— Enunciado 1 —
No texto sobre a Classificação Indicativa, qual porcentagem dos entrevistados na pesquisa do Ipea de 2014 considera a política de classificação indicativa do governo federal importante ou muito importante?
===== Trecho selecionado
29 de fevereiro de 2016
Por que as emissoras querem acabar com a Classificação Indicativa? Entrevista com Leopoldo Nogueira
Em nome da liberdade de expressão, emissoras não querem regras sobre os conteúdos a serem exibidos na TV. E não querem ser punidas caso veiculem conteúdos fora da faixa horária indicada pelo sistema de Classificação Indicativa. O julgamento da Ação Direita de Inconstitucionalidade no Supremo Tribunal Federal, que pode acontecer a qualquer momento, sinaliza um retrocesso para a garantia dos direitos de crianças e adolescentes. Afinal, por que precisamos da manutenção da Classificação Indicativa? Para falar sobre o tema, conversamos com o pedagogo Leopoldo Nogueira e Silva, Mestre em Educação e Comunicação pela UFSC e Doutorando em Educação e Infância pela mesma instituição. Criador do blogs Descobrincante, Leo também é integrante da Rede Brasileira Infância e Consumo e colabora ativamente para refletir sobre a influência dos meios de comunicação sobre crianças e adultos.
Por que precisamos da manutenção da Classificação Indicativa, com multas para as emissoras que veicularem conteúdo fora do horário adequado?
A pesquisa de opinião realizada pelo Instituto de Pesquisas Sociais, Políticas e Econômicas (Ipea) em 2014 – O comportamento das crianças/adolescentes e dos pais/responsáveis em relação ao uso das mídias – “mostrou que 94% dos entrevistados consideram a política de classificação indicativa do governo federal importante ou muito importante, e 71% acham muito importante que as emissoras de TV aberta respeitem a vinculação horária.”
A Classificação Indicativa, definida pelos critérios do Ministério da Justiça, apenas “orienta” pais e responsáveis sobre o conteúdo inadequado às diversas faixas etárias. Logo, a percepção dos entrevistados denota uma preocupação frente aos abusos cometidos, em especial pelas emissoras de TV desrespeitando os direitos de crianças e adolescentes à programação de qualidade e adequada a estes.
==========
===== Registros do exercício
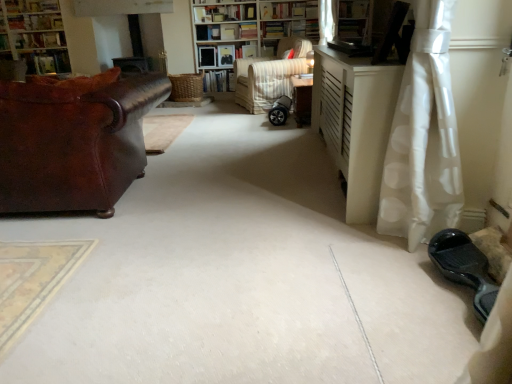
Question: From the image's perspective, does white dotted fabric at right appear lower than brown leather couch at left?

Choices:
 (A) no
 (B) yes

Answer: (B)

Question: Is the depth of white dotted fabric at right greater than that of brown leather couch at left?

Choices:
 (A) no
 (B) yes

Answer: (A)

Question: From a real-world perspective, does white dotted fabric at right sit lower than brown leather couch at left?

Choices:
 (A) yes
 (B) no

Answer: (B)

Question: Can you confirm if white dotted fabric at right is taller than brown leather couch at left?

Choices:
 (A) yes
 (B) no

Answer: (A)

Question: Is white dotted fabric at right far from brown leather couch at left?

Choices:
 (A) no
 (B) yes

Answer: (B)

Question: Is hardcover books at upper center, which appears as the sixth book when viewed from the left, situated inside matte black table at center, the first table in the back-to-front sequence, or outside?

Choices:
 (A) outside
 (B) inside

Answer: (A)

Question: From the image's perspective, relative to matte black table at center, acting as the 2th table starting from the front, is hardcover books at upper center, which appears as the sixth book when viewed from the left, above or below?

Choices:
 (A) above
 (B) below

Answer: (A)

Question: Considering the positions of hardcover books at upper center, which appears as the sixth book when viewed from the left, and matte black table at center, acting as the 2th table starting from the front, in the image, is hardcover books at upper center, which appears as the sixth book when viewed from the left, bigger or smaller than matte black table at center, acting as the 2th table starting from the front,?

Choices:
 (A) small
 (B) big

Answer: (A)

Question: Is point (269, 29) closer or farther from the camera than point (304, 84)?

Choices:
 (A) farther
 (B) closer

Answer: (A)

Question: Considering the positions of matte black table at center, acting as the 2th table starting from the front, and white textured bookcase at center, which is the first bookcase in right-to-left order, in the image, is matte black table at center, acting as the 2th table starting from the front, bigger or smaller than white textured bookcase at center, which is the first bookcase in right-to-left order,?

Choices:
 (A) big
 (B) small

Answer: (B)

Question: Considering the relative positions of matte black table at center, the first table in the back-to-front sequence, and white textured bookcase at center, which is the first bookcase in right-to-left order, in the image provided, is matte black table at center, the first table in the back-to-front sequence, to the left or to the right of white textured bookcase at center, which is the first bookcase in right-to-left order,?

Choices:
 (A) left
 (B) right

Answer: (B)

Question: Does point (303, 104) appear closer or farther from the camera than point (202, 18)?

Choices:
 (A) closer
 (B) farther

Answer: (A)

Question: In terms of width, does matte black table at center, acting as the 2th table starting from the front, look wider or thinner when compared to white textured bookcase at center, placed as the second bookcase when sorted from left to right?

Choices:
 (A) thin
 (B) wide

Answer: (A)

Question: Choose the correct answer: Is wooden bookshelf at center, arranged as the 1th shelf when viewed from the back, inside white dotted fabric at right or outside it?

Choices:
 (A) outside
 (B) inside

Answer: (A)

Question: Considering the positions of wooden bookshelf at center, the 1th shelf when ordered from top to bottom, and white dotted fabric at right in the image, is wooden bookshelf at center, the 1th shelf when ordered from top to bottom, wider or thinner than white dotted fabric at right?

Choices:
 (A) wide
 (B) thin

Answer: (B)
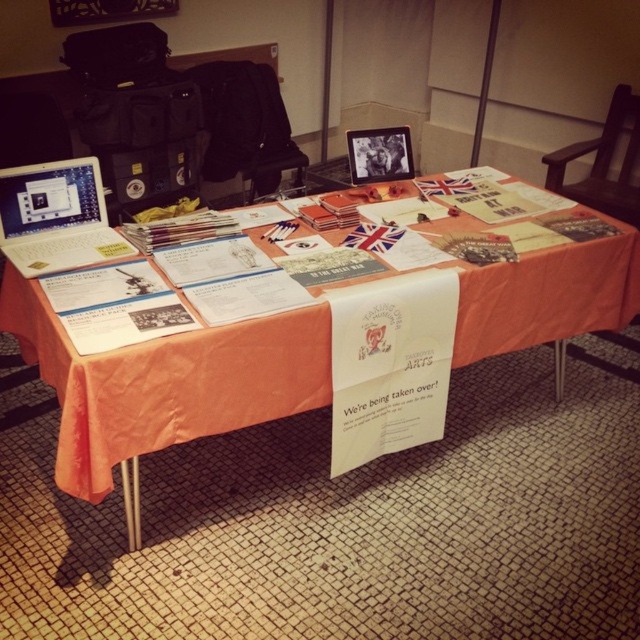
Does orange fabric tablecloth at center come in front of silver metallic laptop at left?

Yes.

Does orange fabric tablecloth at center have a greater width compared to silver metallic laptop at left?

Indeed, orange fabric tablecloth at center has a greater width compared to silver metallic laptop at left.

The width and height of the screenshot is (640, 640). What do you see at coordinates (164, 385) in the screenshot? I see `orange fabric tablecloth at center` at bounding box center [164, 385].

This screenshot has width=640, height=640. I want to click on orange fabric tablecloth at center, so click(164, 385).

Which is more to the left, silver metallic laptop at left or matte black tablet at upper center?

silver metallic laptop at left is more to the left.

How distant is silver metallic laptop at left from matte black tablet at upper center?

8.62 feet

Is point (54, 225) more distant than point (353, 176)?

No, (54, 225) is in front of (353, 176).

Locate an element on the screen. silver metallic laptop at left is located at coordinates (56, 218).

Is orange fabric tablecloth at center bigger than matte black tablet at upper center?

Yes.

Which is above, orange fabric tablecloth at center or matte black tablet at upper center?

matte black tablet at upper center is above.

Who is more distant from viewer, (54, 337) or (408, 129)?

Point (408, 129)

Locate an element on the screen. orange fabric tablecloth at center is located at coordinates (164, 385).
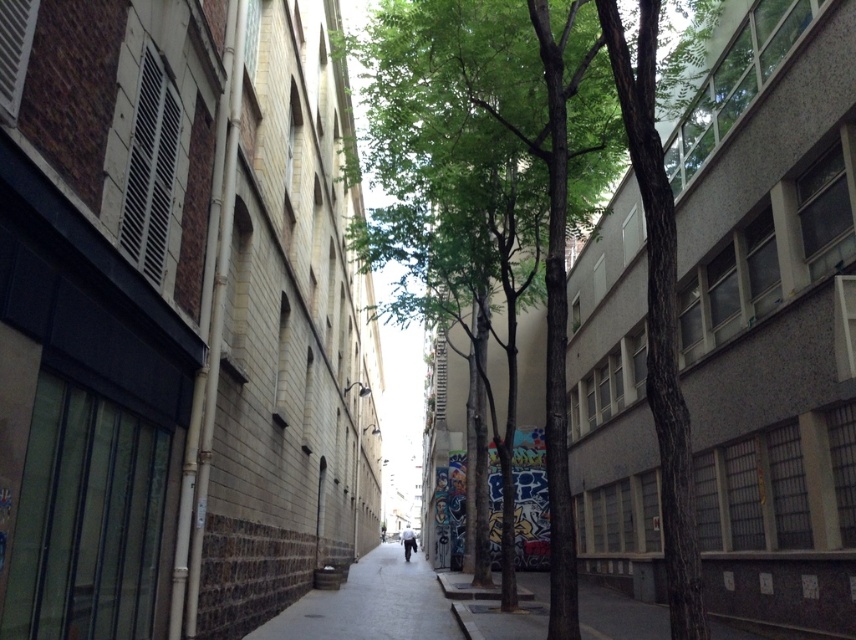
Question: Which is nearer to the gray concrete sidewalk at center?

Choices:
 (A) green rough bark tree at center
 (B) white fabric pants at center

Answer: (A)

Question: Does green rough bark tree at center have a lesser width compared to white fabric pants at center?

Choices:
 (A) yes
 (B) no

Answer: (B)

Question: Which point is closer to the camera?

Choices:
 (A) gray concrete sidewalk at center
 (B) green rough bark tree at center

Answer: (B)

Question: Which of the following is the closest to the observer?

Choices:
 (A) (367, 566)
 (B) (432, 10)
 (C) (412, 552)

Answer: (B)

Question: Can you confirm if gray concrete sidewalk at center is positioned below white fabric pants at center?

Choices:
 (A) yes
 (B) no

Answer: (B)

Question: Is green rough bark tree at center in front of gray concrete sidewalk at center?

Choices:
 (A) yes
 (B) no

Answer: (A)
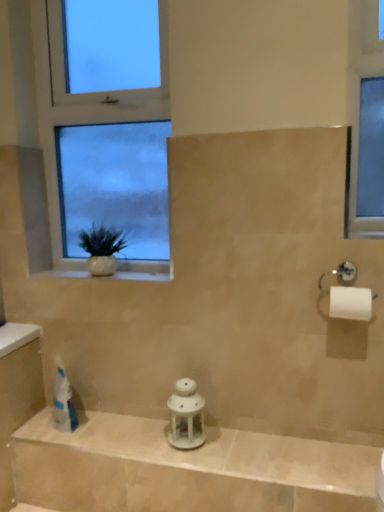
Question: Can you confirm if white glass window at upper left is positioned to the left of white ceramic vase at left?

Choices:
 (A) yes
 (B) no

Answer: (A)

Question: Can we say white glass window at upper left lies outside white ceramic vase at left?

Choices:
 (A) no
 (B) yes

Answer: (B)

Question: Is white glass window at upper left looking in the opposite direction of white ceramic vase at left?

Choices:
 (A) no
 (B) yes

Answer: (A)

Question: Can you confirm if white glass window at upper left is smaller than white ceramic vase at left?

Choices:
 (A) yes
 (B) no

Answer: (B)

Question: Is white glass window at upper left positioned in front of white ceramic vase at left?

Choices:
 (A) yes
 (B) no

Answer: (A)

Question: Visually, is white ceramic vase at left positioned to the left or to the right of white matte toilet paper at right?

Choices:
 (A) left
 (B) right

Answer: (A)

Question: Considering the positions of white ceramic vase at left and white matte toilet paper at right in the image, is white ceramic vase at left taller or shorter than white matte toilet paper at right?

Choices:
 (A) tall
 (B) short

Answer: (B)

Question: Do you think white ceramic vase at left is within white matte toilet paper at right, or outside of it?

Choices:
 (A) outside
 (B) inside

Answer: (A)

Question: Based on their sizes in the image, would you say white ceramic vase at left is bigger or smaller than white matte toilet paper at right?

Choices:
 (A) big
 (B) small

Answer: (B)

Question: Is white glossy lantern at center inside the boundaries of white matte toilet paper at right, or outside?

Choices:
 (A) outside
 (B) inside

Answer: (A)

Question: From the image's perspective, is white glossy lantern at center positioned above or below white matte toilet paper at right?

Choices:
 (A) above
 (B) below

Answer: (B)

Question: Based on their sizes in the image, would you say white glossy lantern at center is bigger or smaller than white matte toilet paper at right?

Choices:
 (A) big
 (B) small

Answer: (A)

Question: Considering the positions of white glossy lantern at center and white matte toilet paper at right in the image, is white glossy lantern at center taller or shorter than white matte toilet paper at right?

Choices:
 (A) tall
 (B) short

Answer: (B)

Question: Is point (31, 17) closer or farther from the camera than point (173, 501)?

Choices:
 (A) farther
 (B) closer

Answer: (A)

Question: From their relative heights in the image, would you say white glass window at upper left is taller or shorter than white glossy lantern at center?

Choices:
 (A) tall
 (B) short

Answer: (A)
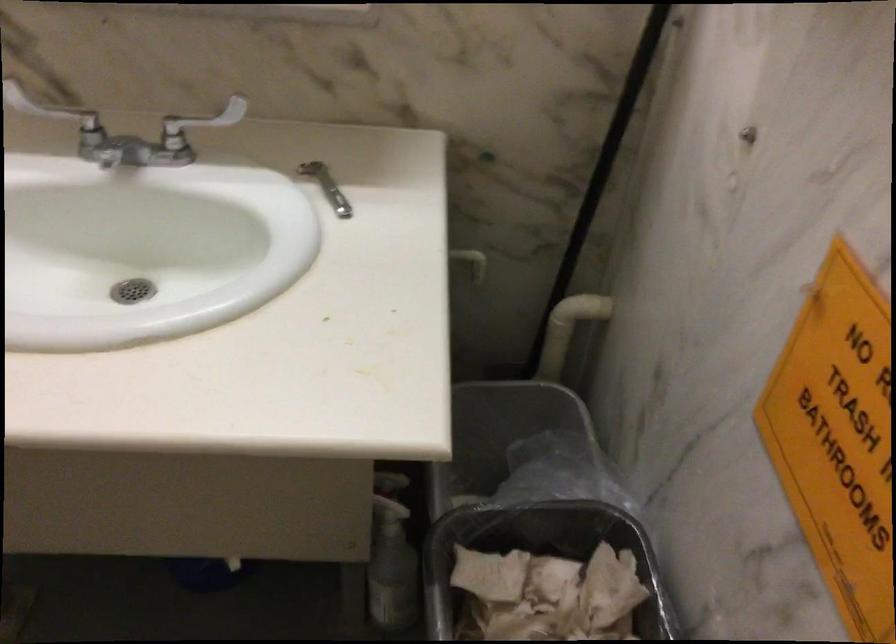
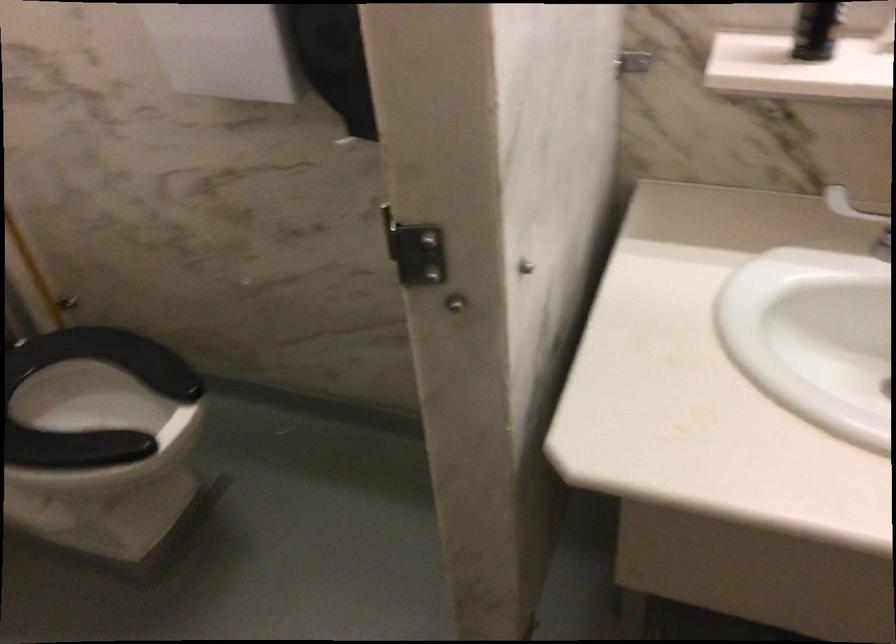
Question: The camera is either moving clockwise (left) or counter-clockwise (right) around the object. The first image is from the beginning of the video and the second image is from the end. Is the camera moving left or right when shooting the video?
==========
— Enunciado 2 —
Retorne todas as linhas da listagem que contêm a palavra "laptop". Diferencie maiúsculas de minúsculas.

— Resposta 1 —
94% dos entrevistados.

— Resposta 2 —
Does orange fabric tablecloth at center come in front of silver metallic laptop at left?
Does orange fabric tablecloth at center have a greater width compared to silver metallic laptop at left?
Indeed, orange fabric tablecloth at center has a greater width compared to silver metallic laptop at left.
Which is more to the left, silver metallic laptop at left or matte black tablet at upper center?
silver metallic laptop at left is more to the left.
How distant is silver metallic laptop at left from matte black tablet at upper center?
Locate an element on the screen. silver metallic laptop at left is located at coordinates (56, 218).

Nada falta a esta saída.